With the increasing popularity of online tutoring, there is a growing demand for online tools for tutors to create engaging and interactive activities. Personally, I found it ever so difficult to create automated gapfill or matching exercises within an online environment. However, this is where Lesson Ninja attempts to bridge that gap (no pun intended) and offer intuitive tools for the benefit of tutor and student. In this post, you will learn more about this valuable tool which could support those that are involved in language tutoring.
I was fortunate enough to have interviewed Maciej Szwarc, co-founder of Lesson Ninja, and this video is available to watch below. In this video, Maciej shares his website as well as the tools that are available.
An Introduction to Lesson Ninja
When registering to Lesson Ninja, which is a simple process, you will be introduced to a very clean looking page. Lesson Ninja is essentially an online tool that has been built to offer automated gapfill or matching exercises which can then be organised into sets and then sent to individual students. It is a simple tool where little is effort needed to create exercises (or sets) for students.

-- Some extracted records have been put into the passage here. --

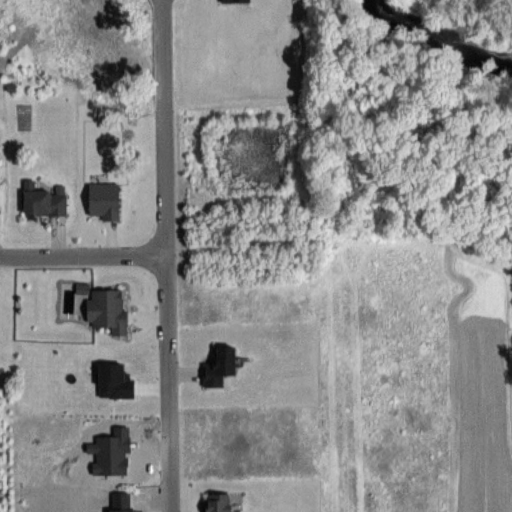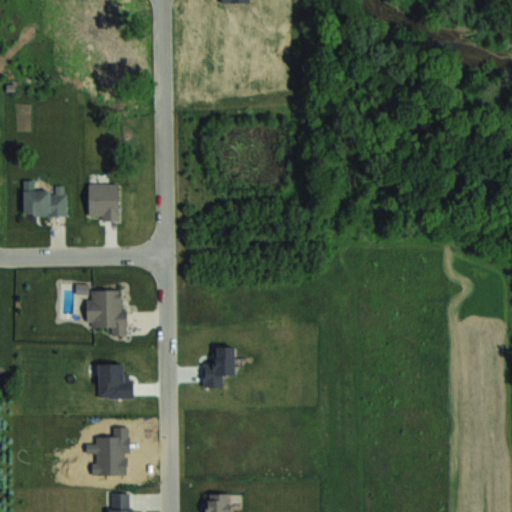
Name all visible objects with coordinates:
river: (439, 33)
building: (44, 203)
road: (82, 255)
road: (166, 255)
building: (106, 309)
building: (120, 502)
building: (216, 502)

When starting to create your own activities, you have the opportunity to create one of two different sets or activities. These are either a ‘Gapped set’ or a ‘Matching set’. Funnily enough, when I first started in TEFL (Teaching English as a Foreign Language), the gapfill was the first activity which I was first introduced. It is the most common EFL activity for many English teachers, where it has become a bit of a cliché among the teaching community, but it is still applicable and can be used to aid language learning.
Nevertheless, gapped activities can be useful for detailed listening with song lyrics, completing multi-gaps which draw attention to lexical chunks, or developing creative writing such as the gapfill poetry lesson from the Teaching English community. Meanwhile, the matching exercise is a great opportunity for students to match sentence halves, key words and definitions, or collocations, synonyms or antonyms. Lesson Ninja makes the creation of the gapfill or matching task a lot easier compared to attempting to create one which can be accessed via Google Forms or the like.
Why Use Lesson Ninja?
The primary reason tutors should consider using Lesson Ninja, rather than alternative tools, is due to the simplicity of creating tasks as well as the accessibility of such exercises for students. Users on Lesson Ninja could create their own gapped or matching activities and then share with students within minutes. Maciej used TED Talks as an example, in the YouTube video above, where he accessed the script, copied and pasted this into Lesson Ninja, and then finally inserted gaps within it. Users can also create matching activities using the same process too!

The second reason that language tutors should consider Lesson Ninja to use with their lessons is the low cost of such an application. Initially, the tool is free to use but there is a cost after the initial trial. Check the following link for a 10% discount with the membership fee – and as Maciej mentioned during the video, the monthly cost is comparable to the purchase of a single coffee or latte.
The third reason that tutors might consider Lesson Ninja is the ease of sharing tasks and generating results of usage with potential students. Once a tutor has created a task for their student(s), it is simple enough to share this. Students are not required to create their personal account on Lesson Ninja to access material, with learners being able to complete activities either on a laptop, tablet or mobile device.

Once learners have completed the gapfill or matching task, tutors are able to access the results of these tasks which could offer insightful feedback which could inform areas to focus upon with potential future lessons. Feedback would obviously include highlighting correct or incorrect answers, as well as the time that it took students to complete particular exercises. There is also the option of exporting vocabulary for use in Quizlet as well as a corpus tool to help with the generation of lexis for gapfill and matching exercises. Finally, the created tasks can be exported and printed out for use in a physical classroom which would help tutors customise activities based on what they are planning to do with their lessons.
Conclusion
My overall opinion of Lesson Ninja is that it is suitable for those tutors who wish to expand their resources. There are many online resources to access material to print out or make available online with students. Ideally, the combination of tech and a physical class makes this invaluable. You could print out activities or share to students so they could complete in their own time.
There is some additional opportunity for Lesson Ninja to expand their tools – so far there are only two activities which are accessible for use: ‘Gapped Sets’ and ‘Matching Sets’. If they were able to extend these to include vowel or consonant removal, highlighting mistakes within a sentence, or grammar auction exercises then this would definitely elevate the tool for students and teachers. There are some wonderful gapfill ideas on this website which offers some capabilities for possible develop. Nevertheless, the intuitiveness and clean aesthetics of the website makes things simple for all users.
This is a highly engaging and instinctual tool which could benefit language tutors whether they are teaching remotely or within a physical classroom at an annual cost that is affordable for the cost of a cup of coffee.